Featured White Papers
Representing history in Amy Tan's The Kitchen God's Wife
MELUS, Summer, 2003 by Bella Adams
Wong also proposes that Chinese history is marginalized in The Kitchen God's' Wife because it is used as "a foil for personal dramas" (200). Weili's personal experiences are represented, experiences that are told in a domestic setting to her American-born daughter, Pearl Louie Brandt. In addition to discussing Japan's hostility towards China, Weili articulates her experiences at the hands of the monstrous Wen Fu. The Kitchen God's Wife represents both the Rape of Nanking and the rape of Weili, drawing attention to the similarities between the Japanese military and a Chinese husband. For instance, neither Japan nor Wen Fu atone for their crimes, and both outrageously "assume the role of the victim" (Chan 21). Indeed, they distort events in order to represent themselves as receiving the "bashing." With respect to The Kitchen God's Wife, the patriarchal institutions of marriage and of law operate to ensure that Wen Fu's version of things stands. As he puts it to the court, Weili "had given up a respectable life, turned [her] back on [her] father, let [her] own son die--all because [she] was crazy for American sex" (478). Judith Caesar remarks that this understanding of Weili as a child-killer, a thief, and a whore "is as true as the printed leaflets the Japanese drop on Nanjing, explaining that civilians will not be harmed" (169).

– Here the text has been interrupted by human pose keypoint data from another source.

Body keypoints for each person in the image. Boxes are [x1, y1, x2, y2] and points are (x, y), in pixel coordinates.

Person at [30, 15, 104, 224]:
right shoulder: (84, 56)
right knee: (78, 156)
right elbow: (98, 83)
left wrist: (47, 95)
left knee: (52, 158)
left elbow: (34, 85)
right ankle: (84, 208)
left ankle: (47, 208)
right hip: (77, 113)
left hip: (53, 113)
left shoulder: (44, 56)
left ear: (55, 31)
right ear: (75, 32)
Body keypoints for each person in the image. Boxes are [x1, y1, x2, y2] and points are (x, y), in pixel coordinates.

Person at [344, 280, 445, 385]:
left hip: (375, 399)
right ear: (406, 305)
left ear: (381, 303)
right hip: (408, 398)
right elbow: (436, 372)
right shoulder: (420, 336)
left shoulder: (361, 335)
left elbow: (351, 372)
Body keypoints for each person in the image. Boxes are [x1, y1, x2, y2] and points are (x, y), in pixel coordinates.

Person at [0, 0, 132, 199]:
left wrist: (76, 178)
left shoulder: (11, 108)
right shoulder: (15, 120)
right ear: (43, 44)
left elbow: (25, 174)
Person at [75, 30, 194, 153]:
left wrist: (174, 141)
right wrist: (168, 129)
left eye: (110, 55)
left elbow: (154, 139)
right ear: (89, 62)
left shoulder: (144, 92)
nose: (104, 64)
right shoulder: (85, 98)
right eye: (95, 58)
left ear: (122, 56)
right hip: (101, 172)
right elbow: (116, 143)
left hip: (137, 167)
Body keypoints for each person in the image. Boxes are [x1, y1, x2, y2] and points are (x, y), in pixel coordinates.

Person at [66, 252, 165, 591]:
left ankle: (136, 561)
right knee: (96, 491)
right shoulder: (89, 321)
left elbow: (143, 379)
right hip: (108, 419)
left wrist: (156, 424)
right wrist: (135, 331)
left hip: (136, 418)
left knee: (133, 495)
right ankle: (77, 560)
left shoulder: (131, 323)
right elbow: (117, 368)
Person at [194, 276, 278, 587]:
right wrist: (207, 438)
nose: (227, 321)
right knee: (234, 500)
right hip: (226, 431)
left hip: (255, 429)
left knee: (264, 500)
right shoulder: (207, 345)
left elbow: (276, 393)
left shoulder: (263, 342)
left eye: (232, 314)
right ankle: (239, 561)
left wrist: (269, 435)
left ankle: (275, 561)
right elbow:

However, the conflation of the rape of a city and the rape of a woman is problematic to the extent that the latter potentially detracts from the former, which is Wong's concern. Subjectivity in relation to history raises the question of reliability. Aside from the fact that individuals died, the bringing together of the suffering generated by Japanese imperialism and by Chinese patriarchy is rhetorically effective. As Caesar notes, Weili's personal experience conveys "a sense of the type of suffering that Tan suggests only metaphorically or seemingly incidentally--the Nanjing massacre, for instance" (169). Caesar also recognizes that representing the individual in history follows a current trend in American narrative: "personal emotional crisis ... is the only suffering interesting enough to write about" (169). Although offering a powerful critique of imperialist and patriarchal ideologies, The Kitchen God's Wife apparently legitimates the ideology of western liberal humanism.
Once again, Tan's novel demands further analysis because it makes possible a critical negotiation of this ideology insofar as the individual (western liberal humanism's principal figure) is assumed reliable regarding historical events only in terms of a rhetorical effect. Weili's Chinese identity, together with the fact that she is an American, Winnie Louie, potentially works to her advantage. Indeed, the (liberal) West's preoccupation with imparting individuality to the "native" empowers Weili to speak, albeit as "the Chinese woman." Gayatri Chakravorty Spivak remarks on her own experience of this native populism, an experience that can also be extended to Weili: "A hundred years ago it was impossible for me to speak, for the precise reason that makes it only too possible for me to speak in certain circles now" (Postcolonial 60). That the oppressed are considered epistemically advantaged regarding the condition of oppression adds weight to Weili's account of things: "Of course it's a true story" (201). These narrative conventions are seductive in their affect, convincing Tan's readers about the reliability of Weili's historical representation. Commenting on this type of effect, Spivak observes that "the narrative takes on its own impetus as it were, so that one begins to see reality as non-narrated. One begins to say that it's not a narrative, it's the way things are" (Postcolonial 19).